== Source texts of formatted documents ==
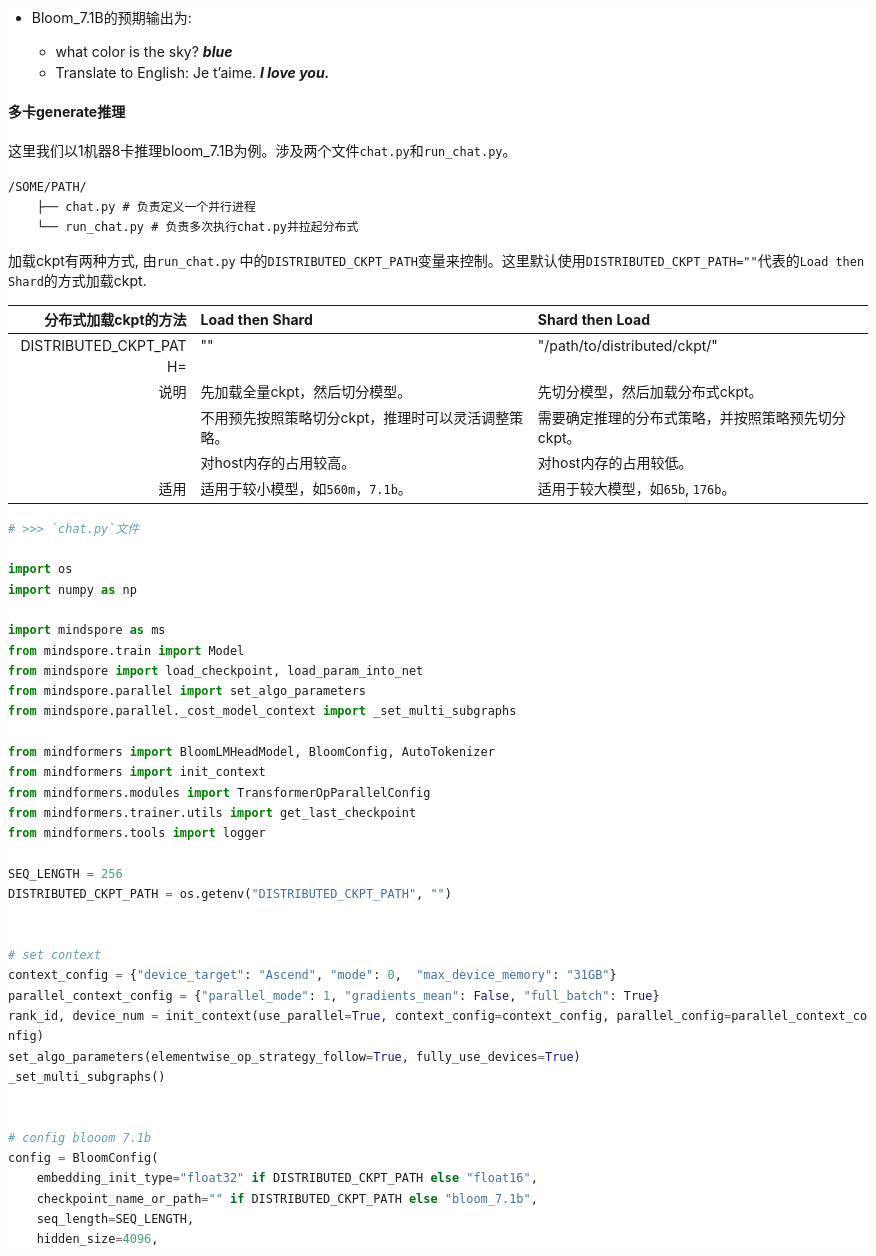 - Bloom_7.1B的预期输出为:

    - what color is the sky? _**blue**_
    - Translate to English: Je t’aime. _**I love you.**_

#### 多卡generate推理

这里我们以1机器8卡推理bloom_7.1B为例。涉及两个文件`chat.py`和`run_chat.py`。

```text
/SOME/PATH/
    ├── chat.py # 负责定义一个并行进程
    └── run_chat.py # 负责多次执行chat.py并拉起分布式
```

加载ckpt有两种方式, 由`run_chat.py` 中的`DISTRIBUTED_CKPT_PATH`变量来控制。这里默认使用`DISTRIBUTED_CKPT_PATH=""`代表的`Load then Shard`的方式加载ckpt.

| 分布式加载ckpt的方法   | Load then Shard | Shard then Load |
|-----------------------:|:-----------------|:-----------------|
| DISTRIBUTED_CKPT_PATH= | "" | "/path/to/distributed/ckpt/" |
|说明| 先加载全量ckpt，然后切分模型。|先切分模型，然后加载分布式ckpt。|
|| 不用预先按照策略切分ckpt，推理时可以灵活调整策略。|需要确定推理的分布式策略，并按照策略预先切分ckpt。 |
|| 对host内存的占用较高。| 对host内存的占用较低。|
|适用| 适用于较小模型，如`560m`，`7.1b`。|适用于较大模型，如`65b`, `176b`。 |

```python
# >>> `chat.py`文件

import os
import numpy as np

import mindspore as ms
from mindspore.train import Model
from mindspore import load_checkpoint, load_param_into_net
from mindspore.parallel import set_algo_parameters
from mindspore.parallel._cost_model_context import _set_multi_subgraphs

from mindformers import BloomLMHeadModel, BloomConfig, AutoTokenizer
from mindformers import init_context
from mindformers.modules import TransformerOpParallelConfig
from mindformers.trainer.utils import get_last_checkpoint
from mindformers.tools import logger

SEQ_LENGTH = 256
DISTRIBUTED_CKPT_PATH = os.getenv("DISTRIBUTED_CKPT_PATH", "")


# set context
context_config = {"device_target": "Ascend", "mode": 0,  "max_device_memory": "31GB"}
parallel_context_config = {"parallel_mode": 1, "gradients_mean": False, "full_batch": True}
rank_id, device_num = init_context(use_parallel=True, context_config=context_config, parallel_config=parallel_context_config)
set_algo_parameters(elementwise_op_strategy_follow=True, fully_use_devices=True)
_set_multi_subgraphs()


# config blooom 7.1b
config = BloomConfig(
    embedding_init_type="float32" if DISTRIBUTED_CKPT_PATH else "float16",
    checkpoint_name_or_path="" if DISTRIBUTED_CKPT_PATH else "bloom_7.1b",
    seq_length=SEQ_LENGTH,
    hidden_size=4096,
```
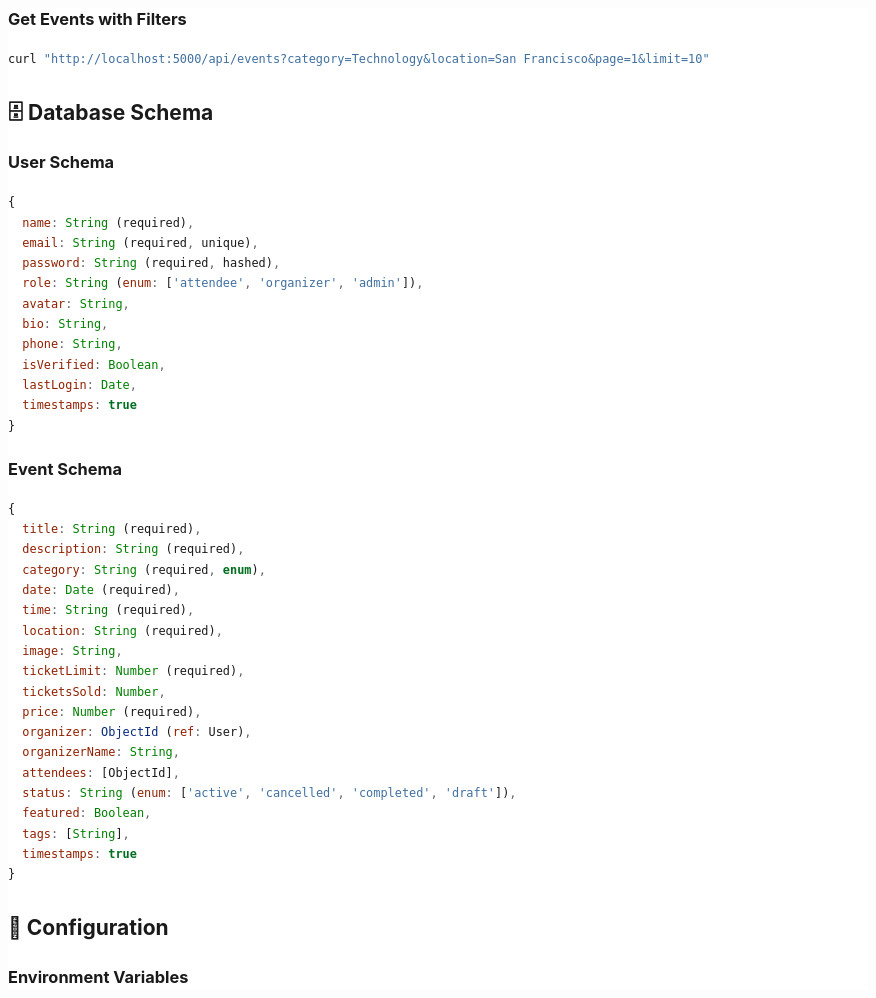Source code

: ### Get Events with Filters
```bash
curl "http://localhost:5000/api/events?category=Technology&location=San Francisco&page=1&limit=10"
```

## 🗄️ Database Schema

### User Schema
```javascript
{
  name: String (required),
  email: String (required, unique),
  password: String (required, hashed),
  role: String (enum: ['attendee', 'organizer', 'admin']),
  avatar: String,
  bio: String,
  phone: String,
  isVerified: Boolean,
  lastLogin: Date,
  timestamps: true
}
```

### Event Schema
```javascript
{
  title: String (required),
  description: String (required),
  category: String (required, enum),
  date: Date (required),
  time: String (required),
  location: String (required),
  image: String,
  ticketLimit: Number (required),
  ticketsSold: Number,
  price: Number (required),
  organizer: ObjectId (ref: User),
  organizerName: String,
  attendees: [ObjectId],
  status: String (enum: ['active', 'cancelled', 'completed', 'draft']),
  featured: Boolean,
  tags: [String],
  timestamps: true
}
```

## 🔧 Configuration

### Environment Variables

== WHAT THE TASK REQUIRES ==
Taking the lines above one at a time, give the number of them that contain the string "mindspore". Add nothing else.

== EXERCISE RESPONSE ==
5